Regg001, le Mardi 23 Mars 2010 à 10h01, dit :
Également ce papier qui décrit très bien la mécanique du PDO et des différents cycles du PDO et IPO (Inter-decadal Pacific Osc.):
The Pacific Decadal Oscillation
Voici un résumé cet article.
Dans la phase positive du PDO (Pacific Decadal Oscillation), les eaux de surface du centre nord et du nord-ouest du Pacifique sont relativement froides, par rapport aux valeurs moyennes pour la même période de l'année, tandis que les eaux plus au sud et à l'est (donc le long de la côte ouest de l'Amérique du Nord) sont relativement chaudes. Dans la phase négative du PDO, c'est l'inverse. Les anomalies de température des eaux de surface (SST) associées au PDO s'observent surtout l'hiver et le printemps. L'indice PDO est une moyenne temporelle sur 5 ans de ces anomalies.
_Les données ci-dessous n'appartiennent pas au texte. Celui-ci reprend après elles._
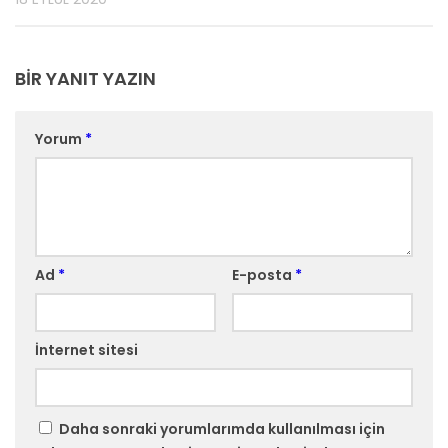
BIR YANIT YAZIN
Yorum
*
Ad
*
E-posta
*
İnternet sitesi
Daha sonraki yorumlarımda kullanılması için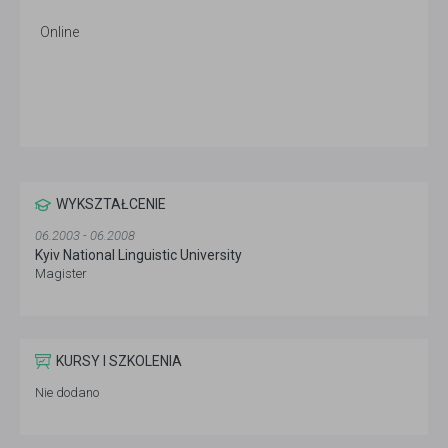
Online
WYKSZTAŁCENIE
06.2003 - 06.2008
Kyiv National Linguistic University
Magister
KURSY I SZKOLENIA
Nie dodano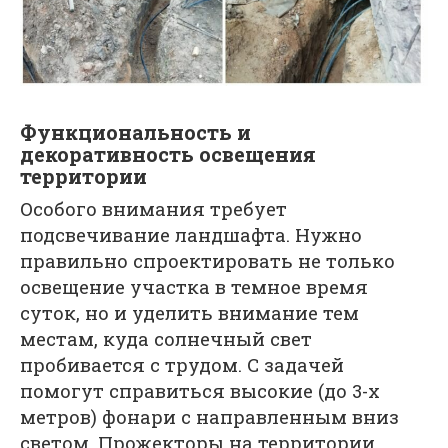
Функциональность и
декоративность освещения
территории
Особого внимания требует
подсвечивание ландшафта. Нужно
правильно спроектировать не только
освещение участка в темное время
суток, но и уделить внимание тем
местам, куда солнечный свет
пробивается с трудом. С задачей
помогут справиться высокие (до 3-х
метров) фонари с направленным вниз
светом. Прожекторы на территории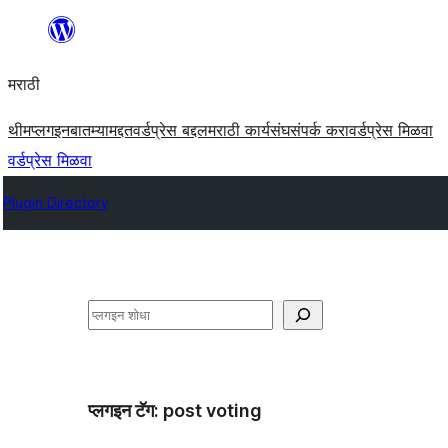
सामुग्रीवर
जा
मराठी
थीम
प्लगइन
बातम्या
मद्दत
वर्डप्रेस बद्दल
मराठी कार्यसंघ
संपर्क करा
वर्डप्रेस मिळवा
वर्डप्रेस मिळवा
Plugin Directory
शोधा
प्लगइन टॅग:
post voting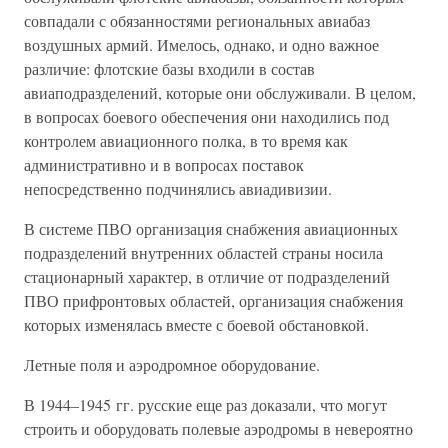
совпадали с обязанностями региональных авиабаз
воздушных армий. Имелось, однако, и одно важное
различие: флотские базы входили в состав
авиаподразделений, которые они обслуживали. В целом,
в вопросах боевого обеспечения они находились под
контролем авиационного полка, в то время как
административно и в вопросах поставок
непосредственно подчинялись авиадивизии.
В системе ПВО организация снабжения авиационных
подразделений внутренних областей страны носила
стационарный характер, в отличие от подразделений
ПВО прифронтовых областей, организация снабжения
которых изменялась вместе с боевой обстановкой.
Летные поля и аэродромное оборудование.
В 1944–1945 гг. русские еще раз доказали, что могут
строить и оборудовать полевые аэродромы в невероятно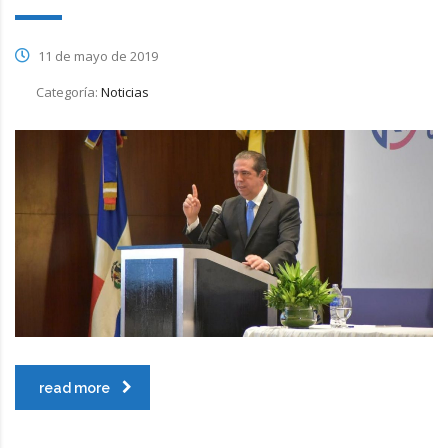
11 de mayo de 2019
Categoría:
Noticias
read more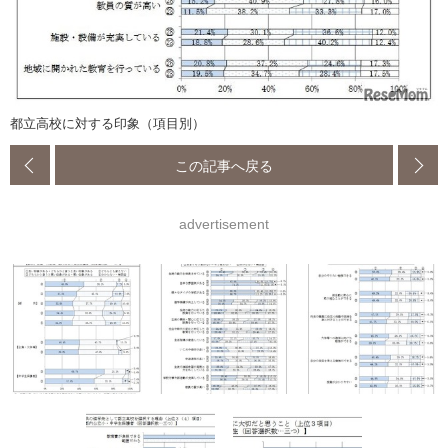
都立高校に対する印象（項目別）
この記事へ戻る
advertisement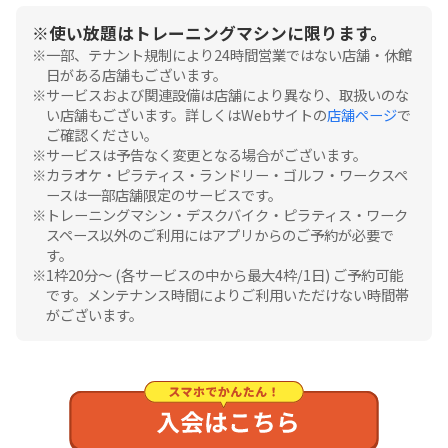
使い放題はトレーニングマシンに限ります。
一部、テナント規制により24時間営業ではない店舗・休館
日がある店舗もございます。
サービスおよび関連設備は店舗により異なり、取扱いのな
い店舗もございます。詳しくはWebサイトの
店舗ページ
で
ご確認ください。
サービスは予告なく変更となる場合がございます。
カラオケ・ピラティス・ランドリー・ゴルフ・ワークスペ
ースは一部店舗限定のサービスです。
トレーニングマシン・デスクバイク・ピラティス・ワーク
スペース以外のご利用にはアプリからのご予約が必要で
す。
1枠20分〜 (各サービスの中から最大4枠/1日) ご予約可能
です。メンテナンス時間によりご利用いただけない時間帯
がございます。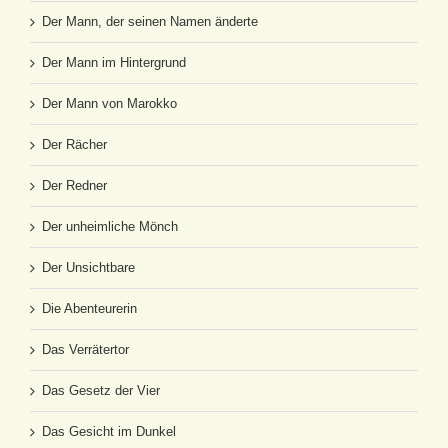
Der Mann, der seinen Namen änderte
Der Mann im Hintergrund
Der Mann von Marokko
Der Rächer
Der Redner
Der unheimliche Mönch
Der Unsichtbare
Die Abenteurerin
Das Verrätertor
Das Gesetz der Vier
Das Gesicht im Dunkel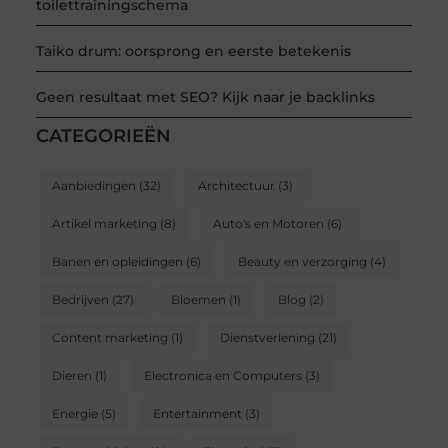
toilettrainingschema
Taiko drum: oorsprong en eerste betekenis
Geen resultaat met SEO? Kijk naar je backlinks
CATEGORIEËN
Aanbiedingen
(32)
Architectuur
(3)
Artikel marketing
(8)
Auto's en Motoren
(6)
Banen en opleidingen
(6)
Beauty en verzorging
(4)
Bedrijven
(27)
Bloemen
(1)
Blog
(2)
Content marketing
(1)
Dienstverlening
(21)
Dieren
(1)
Electronica en Computers
(3)
Energie
(5)
Entertainment
(3)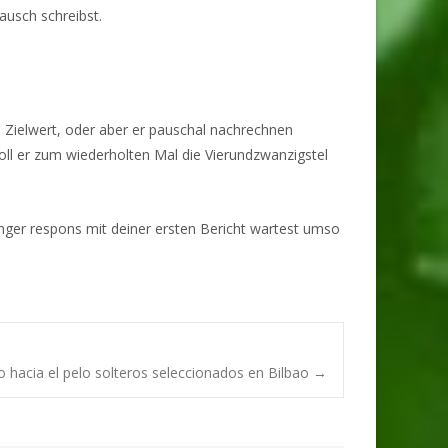
usch schreibst.
n Zielwert, oder aber er pauschal nachrechnen
soll er zum wiederholten Mal die Vierundzwanzigstel
anger respons mit deiner ersten Bericht wartest umso
 hacia el pelo solteros seleccionados en Bilbao
→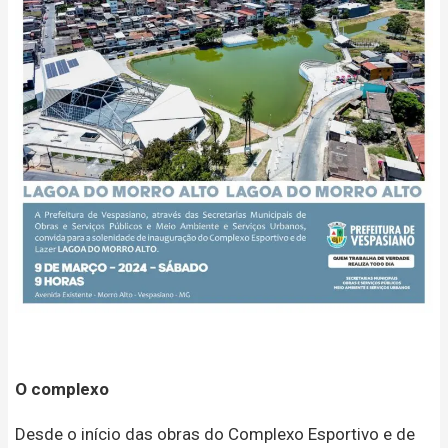
O complexo
Desde o início das obras do Complexo Esportivo e de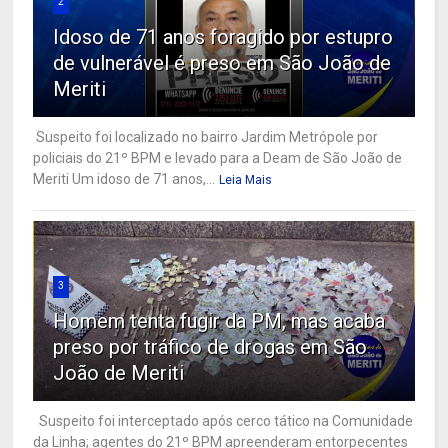
2
Idoso de 71 anos foragido por estupro
de vulnerável é preso em São João de
Meriti
Suspeito foi localizado no bairro Jardim Metrópole por
policiais do 21º BPM e levado para a Deam de São João de
Meriti Um idoso de 71 anos,...
Leia Mais
3
Homem tenta fugir da PM, mas acaba
preso por tráfico de drogas em São
João de Meriti
Suspeito foi interceptado após cerco tático na Comunidade
da Linha; agentes do 21º BPM apreenderam entorpecentes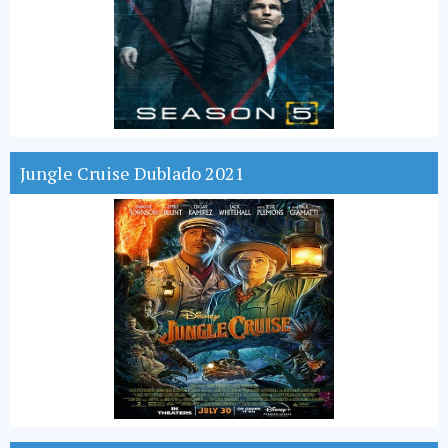
Jungle Cruise Dublado 2021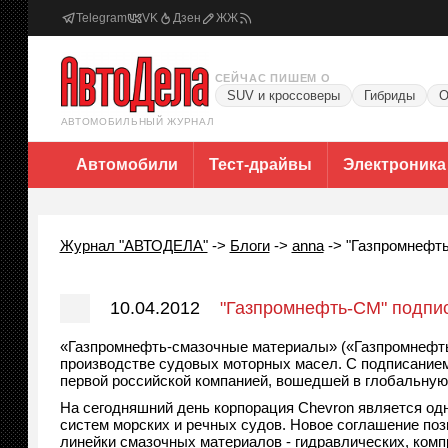
Telegram
VK
Дзен
ЖЖ
СЕЙЧАС ПИШЕМ О
SUV и кроссоверы
Гибриды
О
АВТОМОБИЛЬНЫЙ ЖУРНАЛ
Автомобили
Тест-драйвы
Электроника
Журнал "АВТОДЕЛА"
->
Блоги
->
anna
->
"Газпромнефть
10.04.2012
"Газпромнефть-CM" подпис
«Газпромнефть-смазочные материалы» («Газпромнефть
производстве судовых моторных масел. С подписание
первой российской компанией, вошедшей в глобальную 
На сегодняшний день корпорация Chevron является од
систем морских и речных судов. Новое соглашение по
линейки смазочных материалов - гидравлических, ком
Essentiellement, il y a deux modes d'oscillation du PDO qui se superposent : un de 15 à 25 ans (appelé IPO : Interdecadal Pacific Oscillation) et un de 50 à 70 ans (appelé Multi Decadal Oscillation). Bien qu'il puisse exister des modes supplémentaires, ce sont là les deux modes les plus énergétiques. Ils ont été révélés par des analyses spectrales, mais ont les devine bien sur un grahique présentant le PDO en fonction du temps (pour le dernier siècle). Ces deux modes n'ont pas la même configuration spatiale.
Grosso modo, on comprend la dynamique du PDO en ce qui concerne sa persistence d'une année à l'autre, mais il reste à comprendre les changements de phase.
Certains chercheurs pensent que le PDO pourrait être initié par une forte dépression au large des iles Aléoutiennes (nord-ouest du Pacifique) qui, par ses vents forts, provoquerait une remontée des eaux froides semi-profondes (remontée de la thermocline). Cette remontée génèrerait une onde de Rossby de grande longueur d'onde se déplaçant vers l'ouest dans l'océan Pacifique. (Cette hypothèse ne fait pas l'unanimité; d'autres chercheurs situent ailleurs l'origine du PDO, selon un autre article).
Une fois un fort PDO initié, les anomalies de températures sont persistantes à quelques mètres (ou dizaines de mètres) de profondeur. Alors, il suffit qu'une dépression suffisamment forte passant par là l'année suivante brasse les eaux de surface pour abaisser sensiblement les SST et faire renaître le PDO cette année là. C'est ce qui explique la persistence du PDO d'une année à la suivante, en l'absence d'un changement de phase marqué.
Des corrélations fortes ont été établies entre le PDO et les variation climatiques en Amérique (du Nord, Centrale et du Sud), en Asie et en Autralie. Par exemple, lors d'une phase positive du PDO, le temps est (en moyenne) relativement sec sur les Grands-Lacs et vers le nord-ouest, de même que sur la vallée de l'Ohio. Il est clair qu'une meilleure compréhension du PDO pourrait éventuellement mener à de meilleurs outils de prévision qui intégreraient aussi le phénomène ENSO et nous permettraient de mieux prévoir les variations climatiques à l'échelle d'une saison et d'une année.
Il a été largement constaté que les populations de nombreuses espèces de poissons (et autres animaux marins) et d'oiseaux dépendent des cycles du PDO. Une meilleure compréhension du PDO serait donc aussi très utile aux populations humaines et aux industries dépendant de ces ressources.
Modifié par Wave, 23 mars 2010 - 18:02.